JOB ITEM:
Look over the listing below and report how many of its lines contain the string "begin", with no other words.

--- --- ---

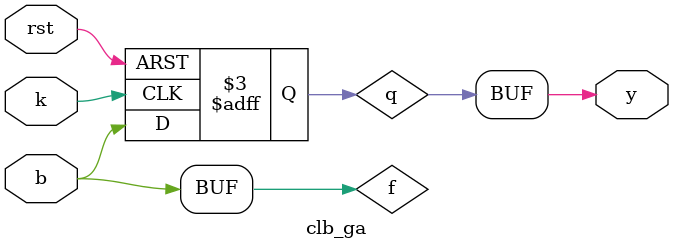
<source format=v>
module clb_ga(
	input b,
	input k,
	input rst,
	output y
);

	wire f;
	reg q;
	
	assign f = b;
	
	always @(posedge k, negedge rst) begin
		if (rst == 1'b0) begin
			q <= 1'b0;
		end else begin
			q <= f;
		end
	end
	
	assign y = q;
	
endmodule

</source>
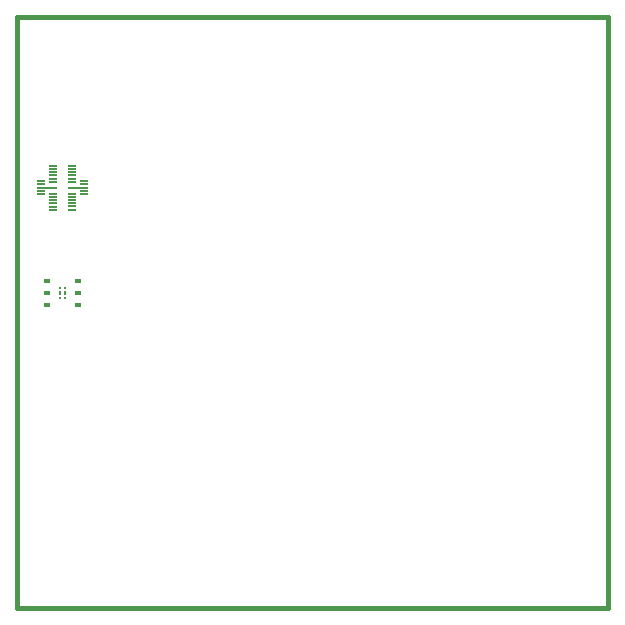
<source format=gtp>
G75*
%MOIN*%
%OFA0B0*%
%FSLAX25Y25*%
%IPPOS*%
%LPD*%
%AMOC8*
5,1,8,0,0,1.08239X$1,22.5*
%
%ADD10C,0.01600*%
%ADD11R,0.02756X0.01121*%
%ADD12R,0.02362X0.01575*%
%ADD13R,0.00984X0.00984*%
%ADD14R,0.00984X0.01181*%
D10*
X0001800Y0001800D02*
X0198650Y0001800D01*
X0198650Y0198650D01*
X0001800Y0198650D01*
X0001800Y0001800D01*
D11*
X0013550Y0134447D03*
X0013550Y0135519D03*
X0013552Y0136584D03*
X0013552Y0137668D03*
X0013552Y0138743D03*
X0013552Y0139831D03*
X0013552Y0141800D03*
X0011596Y0141800D03*
X0009721Y0141798D03*
X0009719Y0140733D03*
X0009719Y0139661D03*
X0009721Y0142882D03*
X0009721Y0143957D03*
X0013552Y0143769D03*
X0013551Y0144838D03*
X0013551Y0145910D03*
X0013553Y0146975D03*
X0013553Y0148059D03*
X0013553Y0149133D03*
X0020035Y0149122D03*
X0020035Y0148048D03*
X0020035Y0146964D03*
X0020033Y0145898D03*
X0020033Y0144827D03*
X0020048Y0143769D03*
X0020048Y0141800D03*
X0020048Y0139831D03*
X0020043Y0138783D03*
X0020043Y0137708D03*
X0020043Y0136624D03*
X0020040Y0135559D03*
X0020040Y0134488D03*
X0023874Y0139661D03*
X0023874Y0140733D03*
X0023876Y0141798D03*
X0023876Y0142882D03*
X0023876Y0143957D03*
X0022245Y0141798D03*
D12*
X0021918Y0110737D03*
X0021918Y0106800D03*
X0021918Y0102863D03*
X0011682Y0102863D03*
X0011682Y0106800D03*
X0011682Y0110737D03*
D13*
X0015914Y0108473D03*
X0017686Y0108473D03*
X0017686Y0105127D03*
X0015914Y0105127D03*
D14*
X0015914Y0106800D03*
X0017686Y0106800D03*
M02*

</source>
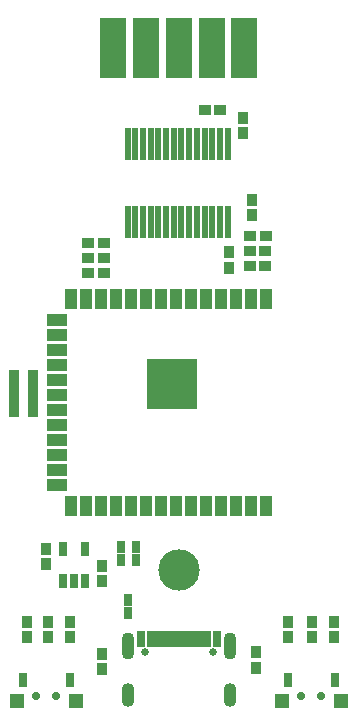
<source format=gbr>
G04 DipTrace 3.3.1.3*
G04 TopMask.gbr*
%MOIN*%
G04 #@! TF.FileFunction,Soldermask,Top*
G04 #@! TF.Part,Single*
%ADD52C,0.025591*%
%ADD53C,0.027559*%
%ADD54C,0.137795*%
%ADD62R,0.035433X0.019685*%
%ADD64R,0.023622X0.106299*%
%ADD66R,0.165354X0.165354*%
%ADD68R,0.066929X0.043307*%
%ADD70R,0.043307X0.066929*%
%ADD72R,0.047244X0.051181*%
%ADD74R,0.031496X0.051181*%
%ADD76R,0.086614X0.204724*%
%ADD82O,0.043307X0.090551*%
%ADD84O,0.043307X0.07874*%
%ADD86R,0.031496X0.052756*%
%ADD88R,0.019685X0.052756*%
%ADD90R,0.031496X0.03937*%
%ADD92R,0.043307X0.035433*%
%ADD94R,0.035433X0.043307*%
%FSLAX26Y26*%
G04*
G70*
G90*
G75*
G01*
G04 TopMask*
%LPD*%
D94*
X1193701Y2374950D3*
Y2323769D3*
X1224951Y2049950D3*
Y2101131D3*
D92*
X1218702Y1931201D3*
X1269883D3*
X1219293Y1981790D3*
X1270474D3*
X1118701Y2399950D3*
X1067520D3*
D94*
X724951Y831201D3*
Y882382D3*
X537451Y937450D3*
Y886269D3*
D90*
X837451Y943699D3*
Y900392D3*
X787451Y943699D3*
Y900392D3*
X812450Y724950D3*
Y768257D3*
D94*
X1424950Y643109D3*
Y694290D3*
X543701Y643110D3*
Y694291D3*
D88*
X912444Y638189D3*
X932129D3*
X951814D3*
X971499D3*
X991184D3*
X1010869D3*
X1030554D3*
X1050239D3*
D86*
X1075830D3*
X1107326D3*
X855357D3*
X886853D3*
D84*
X811263Y451181D3*
X1151420D3*
D82*
X811263Y615748D3*
X1151420D3*
D52*
X867562Y596063D3*
X1095121D3*
D76*
X1199311Y2608688D3*
X1090256D3*
X981201D3*
X872146D3*
X763091D3*
D94*
X724941Y587450D3*
Y536269D3*
X1237451Y593699D3*
Y542518D3*
X618701Y694290D3*
Y643109D3*
X1343701D3*
Y694290D3*
X474950Y643110D3*
Y694291D3*
X1499951Y694290D3*
Y643109D3*
D92*
X731201Y1956199D3*
X680020D3*
X731201Y1906201D3*
X680020D3*
X731201Y1856199D3*
X680020D3*
D74*
X618681Y499950D3*
X461201D3*
D72*
X638366Y431052D3*
X441516D3*
D53*
X573406Y448769D3*
X506476D3*
D70*
X1271574Y1770538D3*
X1221574D3*
X1171574D3*
X1121574D3*
X1071574D3*
X1021574D3*
X971574D3*
X921574D3*
X871574D3*
X821574D3*
X771574D3*
X721574D3*
X671574D3*
X621574D3*
D68*
X573821Y1700723D3*
Y1650723D3*
Y1600723D3*
Y1550723D3*
Y1500723D3*
Y1450723D3*
Y1400723D3*
Y1350723D3*
Y1300723D3*
Y1250723D3*
D70*
X621614Y1081562D3*
X671614D3*
X721614D3*
X771614D3*
X821614D3*
X871614D3*
X921614D3*
X971614D3*
X1021614D3*
X1071614D3*
X1121614D3*
X1171614D3*
X1221614D3*
X1271614D3*
D66*
X959094Y1488570D3*
D68*
X573821Y1200723D3*
Y1150723D3*
D64*
X1143701Y2287450D3*
X1118110Y2287430D3*
X1092520Y2287434D3*
X1066929D3*
X1041339D3*
X1015748D3*
X990157D3*
X964567D3*
X938976D3*
X913386D3*
X887795D3*
X862205D3*
X836614D3*
X811024D3*
Y2028962D3*
X836614Y2028970D3*
X862205D3*
X887795D3*
X913386D3*
X938976D3*
X964567D3*
X990157D3*
X1015748D3*
X1041339D3*
X1066929D3*
X1092520D3*
X1118110Y2028966D3*
X1143701D3*
D74*
X593701Y831201D3*
X631102D3*
X668504D3*
Y937500D3*
X593701D3*
X1501201Y499950D3*
X1343720D3*
D72*
X1520886Y431052D3*
X1324035D3*
D53*
X1455925Y448769D3*
X1388996D3*
D62*
X431201Y1524950D3*
Y1505265D3*
Y1485580D3*
Y1465895D3*
Y1446210D3*
Y1426525D3*
Y1406840D3*
Y1387155D3*
X494193D3*
Y1406840D3*
Y1426525D3*
Y1446210D3*
Y1465895D3*
Y1485580D3*
Y1505265D3*
Y1524950D3*
D94*
X1149951Y1874950D3*
Y1926131D3*
D92*
X1218701Y1881201D3*
X1269882D3*
D54*
X981201Y868690D3*
M02*

</source>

--- --- ---

PROBLEM SOLUTION:
3